● **MATERIAL FOR THIS EXERCISE**
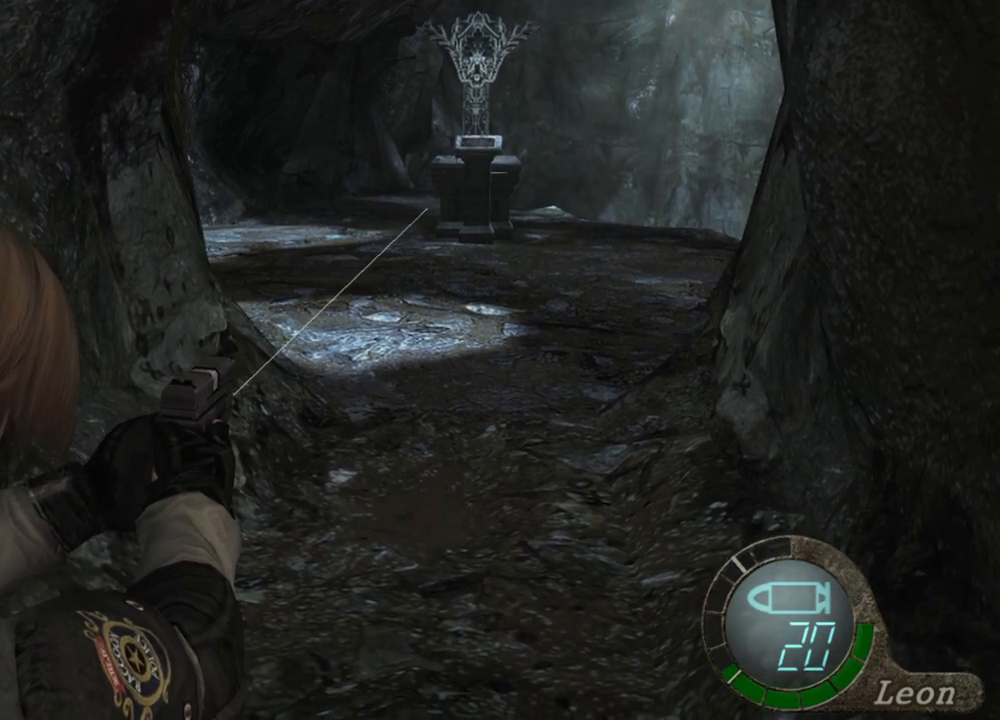
{"keys": [], "mouse": ["right"], "events": []}
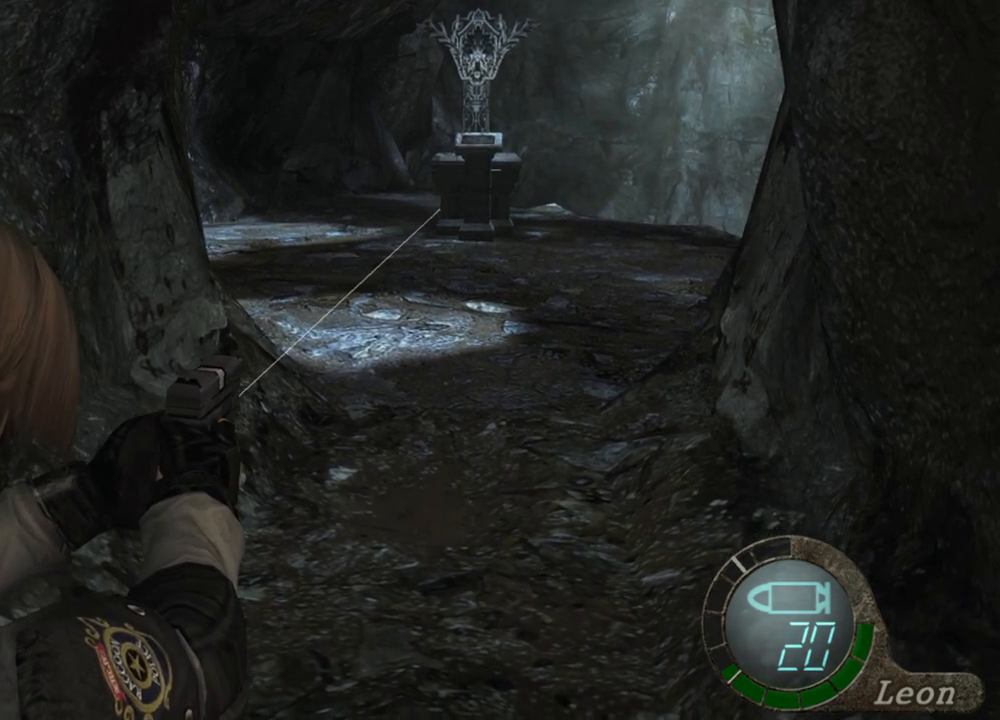
{"keys": [], "mouse": ["right"], "events": []}
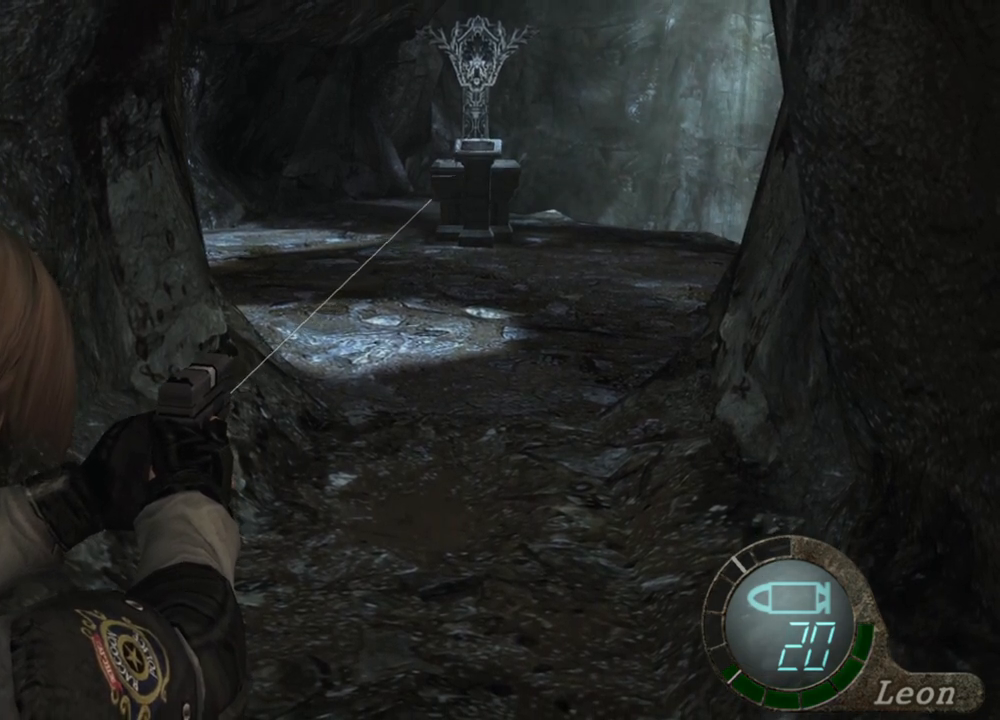
{"keys": [], "mouse": ["right"], "events": []}
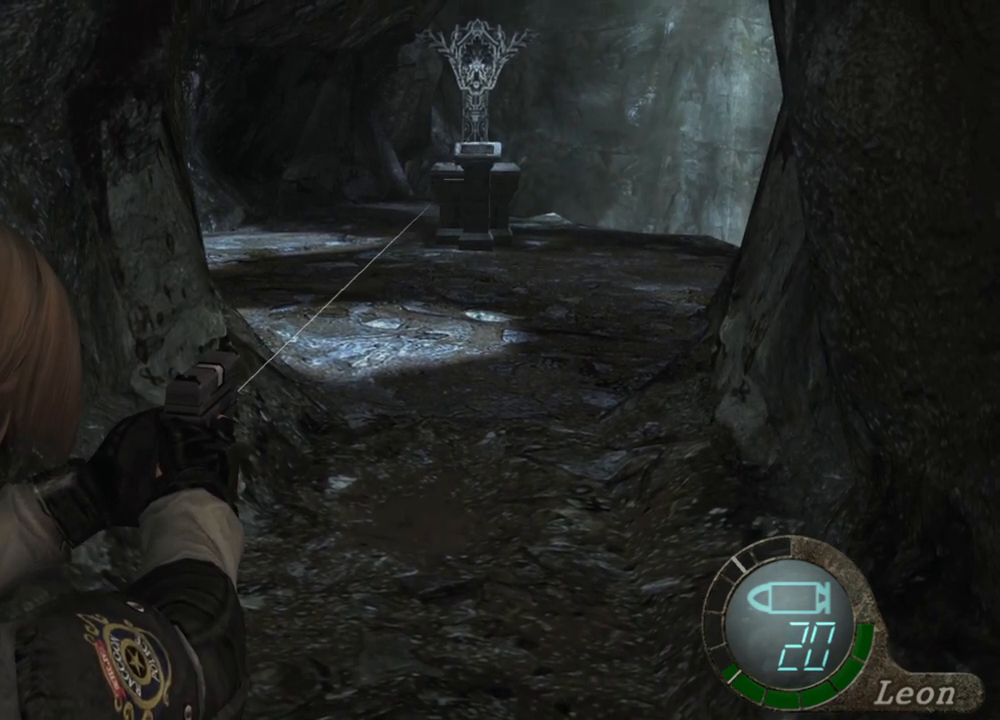
{"keys": [], "mouse": ["right"], "events": []}
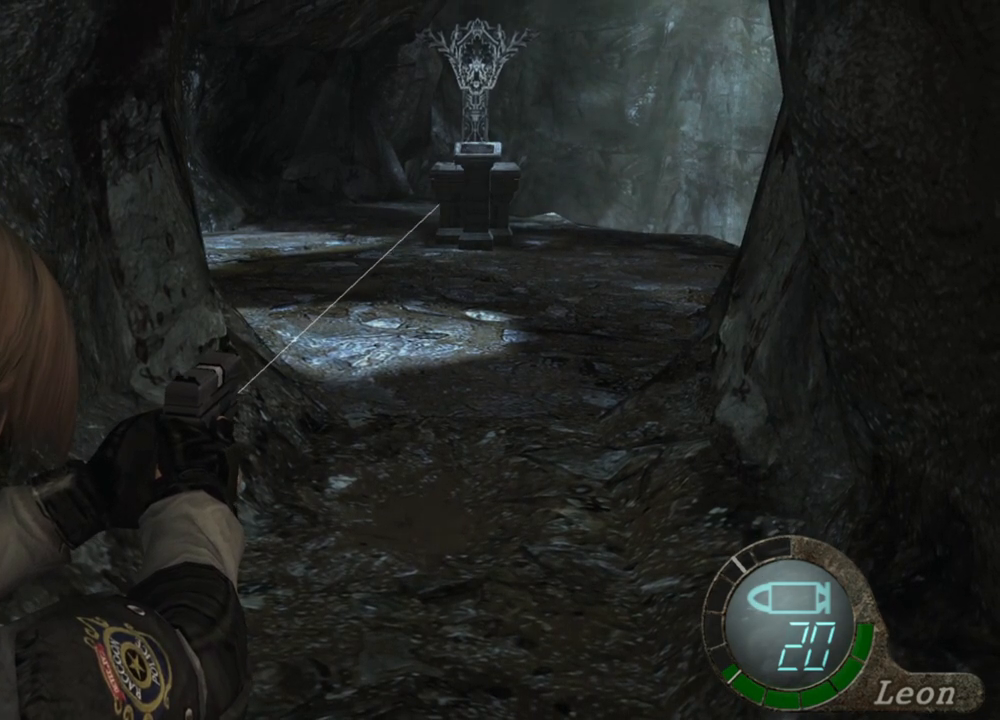
{"keys": [], "mouse": ["right"], "events": []}
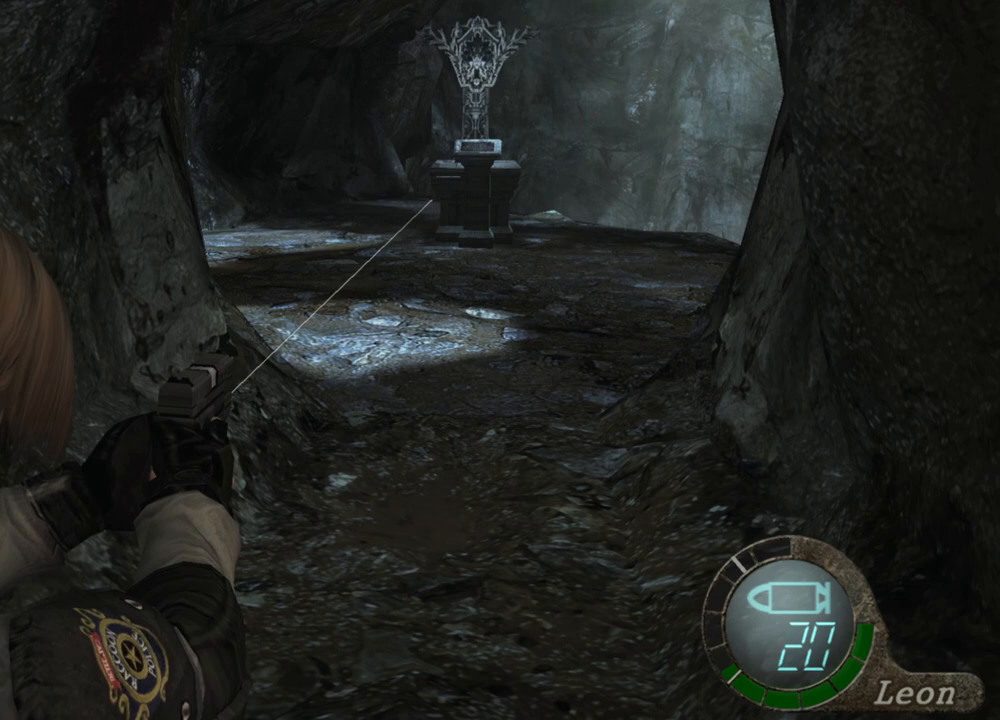
{"keys": [], "mouse": ["right"], "events": []}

● **WORK ORDER**
With the pictures set aside, return each line of the listing exactly as given.

● **EXERCISE OUTPUT**
{"keys": [], "mouse": ["right"], "events": []}
{"keys": [], "mouse": ["right"], "events": []}
{"keys": [], "mouse": ["right"], "events": []}
{"keys": [], "mouse": ["right"], "events": []}
{"keys": [], "mouse": ["right"], "events": []}
{"keys": [], "mouse": ["right"], "events": []}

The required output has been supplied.